#### WORK ITEM
Go through the records and copy each line where the string "index" occurs.

#### DATASET EXTRACT
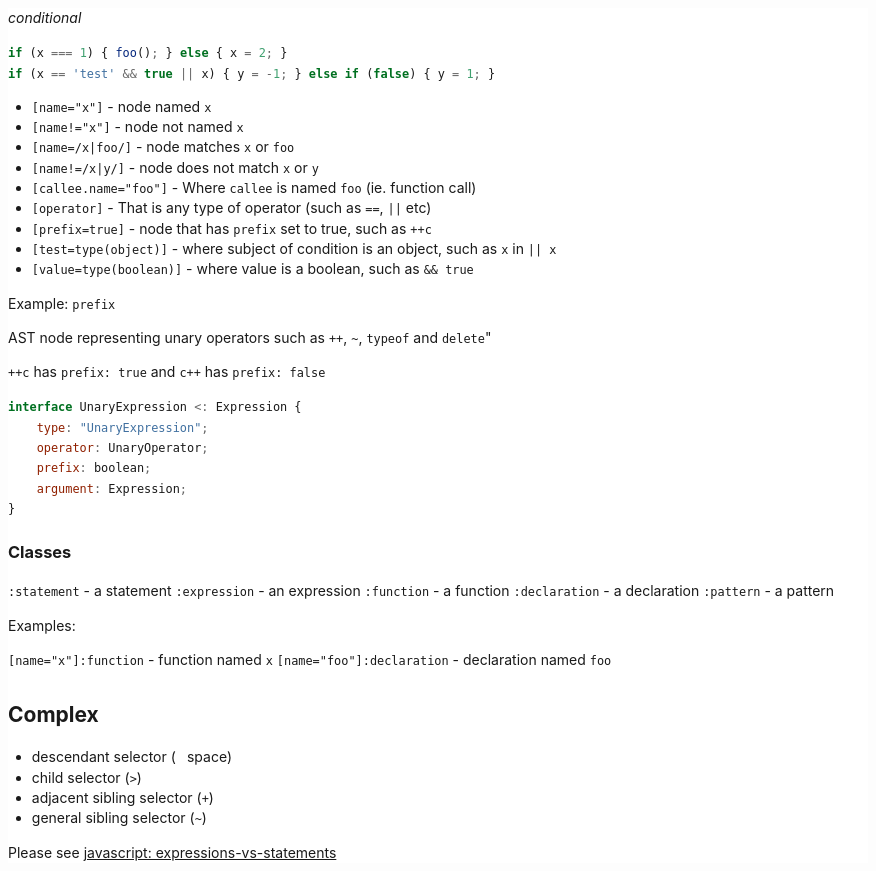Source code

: *conditional*

```js
if (x === 1) { foo(); } else { x = 2; }
if (x == 'test' && true || x) { y = -1; } else if (false) { y = 1; }
```

- `[name="x"]` - node named `x`
- `[name!="x"]` - node not named `x`
- `[name=/x|foo/]` - node matches `x` or `foo`
- `[name!=/x|y/]` - node does not match `x` or `y`
- `[callee.name="foo"]` - Where `callee` is named `foo` (ie. function call)
- `[operator]` - That is any type of operator (such as `==`, `||` etc)
- `[prefix=true]` - node that has `prefix` set to true, such as `++c`
- `[test=type(object)]` - where subject of condition is an object, such as `x` in `|| x`
- `[value=type(boolean)]` - where value is a boolean, such
as `&& true`

Example: `prefix`

AST node representing unary operators such as `++`, `~`, `typeof` and `delete`"

`++c` has `prefix: true` and `c++` has `prefix: false`

```js
interface UnaryExpression <: Expression {
    type: "UnaryExpression";
    operator: UnaryOperator;
    prefix: boolean;
    argument: Expression;
}
```

### Classes

`:statement` - a statement
`:expression` - an expression
`:function` - a function
`:declaration` - a declaration
`:pattern` - a pattern

Examples:

`[name="x"]:function` - function named `x`
`[name="foo"]:declaration` - declaration named `foo`

## Complex

- descendant selector (` ` space)
- child selector (`>`)
- adjacent sibling selector (`+`)
- general sibling selector (`~`)

Please see [javascript: expressions-vs-statements](http://www.2ality.com/2012/09/expressions-vs-statements.html)
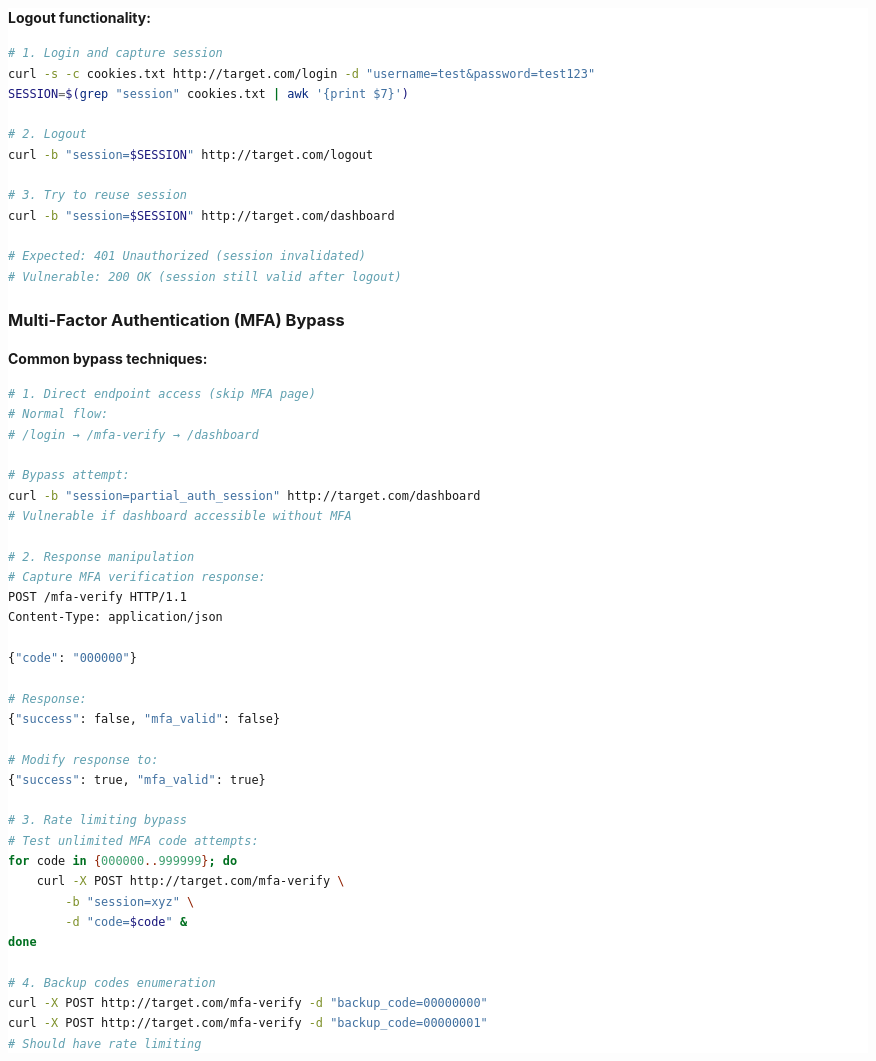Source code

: **Logout functionality:**

```bash
# 1. Login and capture session
curl -s -c cookies.txt http://target.com/login -d "username=test&password=test123"
SESSION=$(grep "session" cookies.txt | awk '{print $7}')

# 2. Logout
curl -b "session=$SESSION" http://target.com/logout

# 3. Try to reuse session
curl -b "session=$SESSION" http://target.com/dashboard

# Expected: 401 Unauthorized (session invalidated)
# Vulnerable: 200 OK (session still valid after logout)
```

### Multi-Factor Authentication (MFA) Bypass

**Common bypass techniques:**

```bash
# 1. Direct endpoint access (skip MFA page)
# Normal flow:
# /login → /mfa-verify → /dashboard

# Bypass attempt:
curl -b "session=partial_auth_session" http://target.com/dashboard
# Vulnerable if dashboard accessible without MFA

# 2. Response manipulation
# Capture MFA verification response:
POST /mfa-verify HTTP/1.1
Content-Type: application/json

{"code": "000000"}

# Response:
{"success": false, "mfa_valid": false}

# Modify response to:
{"success": true, "mfa_valid": true}

# 3. Rate limiting bypass
# Test unlimited MFA code attempts:
for code in {000000..999999}; do
    curl -X POST http://target.com/mfa-verify \
        -b "session=xyz" \
        -d "code=$code" &
done

# 4. Backup codes enumeration
curl -X POST http://target.com/mfa-verify -d "backup_code=00000000"
curl -X POST http://target.com/mfa-verify -d "backup_code=00000001"
# Should have rate limiting
```
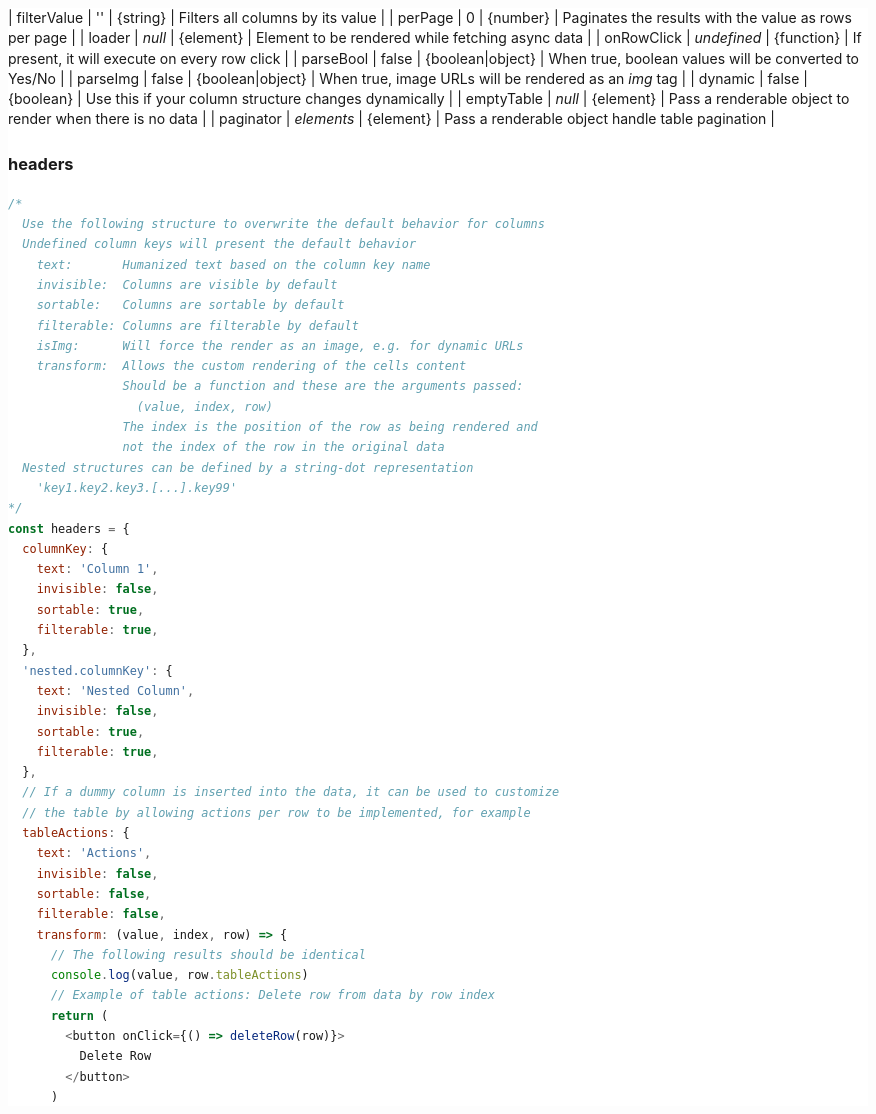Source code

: | filterValue | ''                  | {string}              | Filters all columns by its value                         |
| perPage     | 0                   | {number}              | Paginates the results with the value as rows per page    |
| loader      | _null_              | {element}             | Element to be rendered while fetching async data         |
| onRowClick  | _undefined_         | {function}            | If present, it will execute on every row click           |
| parseBool   | false               | {boolean&#124;object} | When true, boolean values will be converted to Yes/No    |
| parseImg    | false               | {boolean&#124;object} | When true, image URLs will be rendered as an _img_ tag   |
| dynamic     | false               | {boolean}             | Use this if your column structure changes dynamically    |
| emptyTable  | _null_              | {element}             | Pass a renderable object to render when there is no data |
| paginator   | _elements_          | {element}             | Pass a renderable object handle table pagination         |

### headers

```javascript
/*
  Use the following structure to overwrite the default behavior for columns
  Undefined column keys will present the default behavior
    text:       Humanized text based on the column key name
    invisible:  Columns are visible by default
    sortable:   Columns are sortable by default
    filterable: Columns are filterable by default
    isImg:      Will force the render as an image, e.g. for dynamic URLs
    transform:  Allows the custom rendering of the cells content
                Should be a function and these are the arguments passed:
                  (value, index, row)
                The index is the position of the row as being rendered and
                not the index of the row in the original data
  Nested structures can be defined by a string-dot representation
    'key1.key2.key3.[...].key99'
*/
const headers = {
  columnKey: {
    text: 'Column 1',
    invisible: false,
    sortable: true,
    filterable: true,
  },
  'nested.columnKey': {
    text: 'Nested Column',
    invisible: false,
    sortable: true,
    filterable: true,
  },
  // If a dummy column is inserted into the data, it can be used to customize
  // the table by allowing actions per row to be implemented, for example
  tableActions: {
    text: 'Actions',
    invisible: false,
    sortable: false,
    filterable: false,
    transform: (value, index, row) => {
      // The following results should be identical
      console.log(value, row.tableActions)
      // Example of table actions: Delete row from data by row index
      return (
        <button onClick={() => deleteRow(row)}>
          Delete Row
        </button>
      )
```

[1]: https://badge.fury.io/js/react-smart-data-table
[2]: https://github.com/joaocarmo/react-very-simple-data-table
[3]: https://fetch.spec.whatwg.org/
[4]: https://joaocarmo.github.io/react-smart-data-table/examples/semantic-ui/
[5]: https://joaocarmo.github.io/react-smart-data-table/examples/bootstrap/
[6]: https://github.com/joaocarmo/react-smart-data-table/blob/master/example/test.js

#### RESPONSE TO THIS EXERCISE
                  (value, index, row)
                The index is the position of the row as being rendered and
                not the index of the row in the original data
    transform: (value, index, row) => {
      // Example of table actions: Delete row from data by row index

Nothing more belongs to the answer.